小姑娘不停跺脚撒娇,“我妈要看到我又这身打扮,肯定得骂我,奶奶,你帮我嘛,她要问我,就说我上厕所去了。”

老太太接过手机,去巷子口的路灯下接视频。

老董的烤冷面做好了,端上桌,小姑娘满意地搓搓手,大口吃起来。

吃了几口,小姑娘伸手把头发一把薅了下来,像帽子一样扣在桌上。

“嚯——”给老董吓了一跳。

小姑娘“嘿嘿”笑,“假发买小了,勒得慌。”

老太太接完视频,伸手摸着巷口的墙砖,灯影下姿态绰约。

小姑娘顺着老董的目光看了一眼,“我奶奶美吧?”

老董顺口“嗯”了一声。

“但是奉劝你,想泡她还是算了,你不是我奶奶的菜,你太胖了,还有点秃。”小姑娘语出惊人。

老董被她闹了个大红脸,结结巴巴不知道该作何回应。

小姑娘从口袋里掏出纸巾擦擦嘴,拍拍老董肩膀,“哎,你也别沮丧,我奶奶这种美女可不是随便什么人都能追的,而且,我奶奶早就心有所属了。”

“那真是恭喜她了。”老董敷衍道。

“可惜,她的心上人死了好多年了。”小姑娘一脸惋惜,她看老董感兴趣,就给老董讲她奶奶的故事。

老太太出身大户,家里有钱,有地,标准的白富美。

老太太父亲识文断字,是个文化人,膝下无子,就这一个独女,老太太喜欢读书,他就送老太太上了学堂。

学堂离家不远,父亲包了辆黄包车,每天上下学接送老太太。

黄包车夫是个寡言的粗矮汉子,每天准时等在门口,刮风下雨,从不迟到。

一日天都黑透了,老太太还没回家。

家里人出门去寻,学堂早已空无一人,父亲又寻去黄包车夫家里,人去楼空,这才意识到出事了。

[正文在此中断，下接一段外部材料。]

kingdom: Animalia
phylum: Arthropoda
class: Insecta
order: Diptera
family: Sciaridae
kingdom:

上警察署报了案,一时半刻也没有黄包车夫的消息,只能在家干等着急。

老太太失踪的第二天夜里,家里人听到有人敲门,出门一看,老太太全须全尾地站在门口。

身后还站着一个和她年纪差不多的小子。

细问之下,老太太说自己的确是被黄包车夫带走了。

那天下午一放学,老太太像往常一样上了黄包车,黄包车夫给了她一个包子,说是自家做的,老太太尝了几口后就什么都不知道了。

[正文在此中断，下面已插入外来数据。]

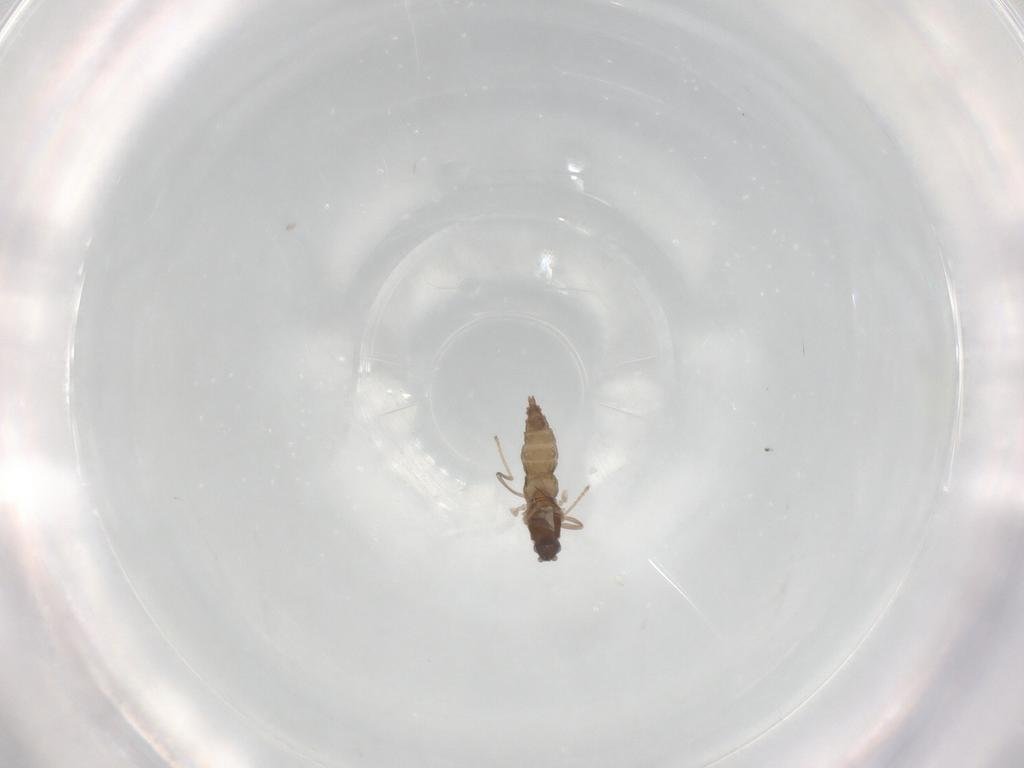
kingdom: Animalia
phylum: Arthropoda
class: Insecta
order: Diptera
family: Cecidomyiidae
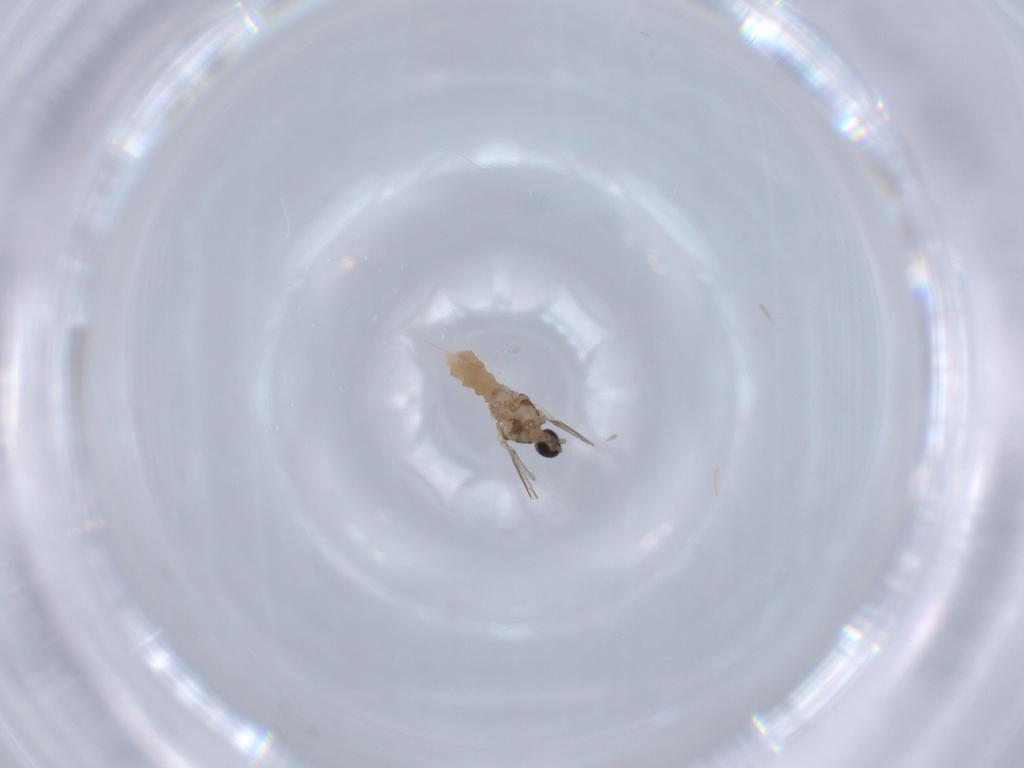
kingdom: Animalia
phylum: Arthropoda
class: Insecta
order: Diptera
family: Cecidomyiidae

等老太太醒来,发现自己躺在一个破屋里,自己的手脚都被草绳捆着,嘴巴里还塞着一团布。

老太太“呜呜呜”地挣扎,听到动静,门外有人进来。

黄包车夫看了看老太太,忽然跪下冲老太太“哐哐”磕了三个响头,起身走了。

当天夜里,老太太又饿又怕,肚子里还憋着一泡尿,“哼哼唧唧”哭得停不下来。

破门板“吱呀”一声被拉开,老太太抬头,看到一个破衣烂裤的小子举着油灯,站在门口。

“你怎么了?”穷小子低声问。

这不是明知故问吗?当然是害怕啊,老太太心里有气,肚子里有尿,又气又憋,一个没忍住,就尿了裤子。

看着老太太身下洇湿了一大片,穷小子脸“唰”一下红了。他转身出去,等他再回来时,手里抱了一张破草席,还有一条白色裙子。

“我——我给你解开,你把湿裤子换下来,可——可说好了,你可别想跑,我——我会打你。”穷小子晃了晃手里的木棍。

老太太点了点头。

穷小子又确认一遍,“别想跑啊——”

也许是穷小子这股怂横怂横的劲儿,老太太被解开绳子后,真的安分地待在破屋里,她在破席子后面把衣服换好,把脏衣服放到一边。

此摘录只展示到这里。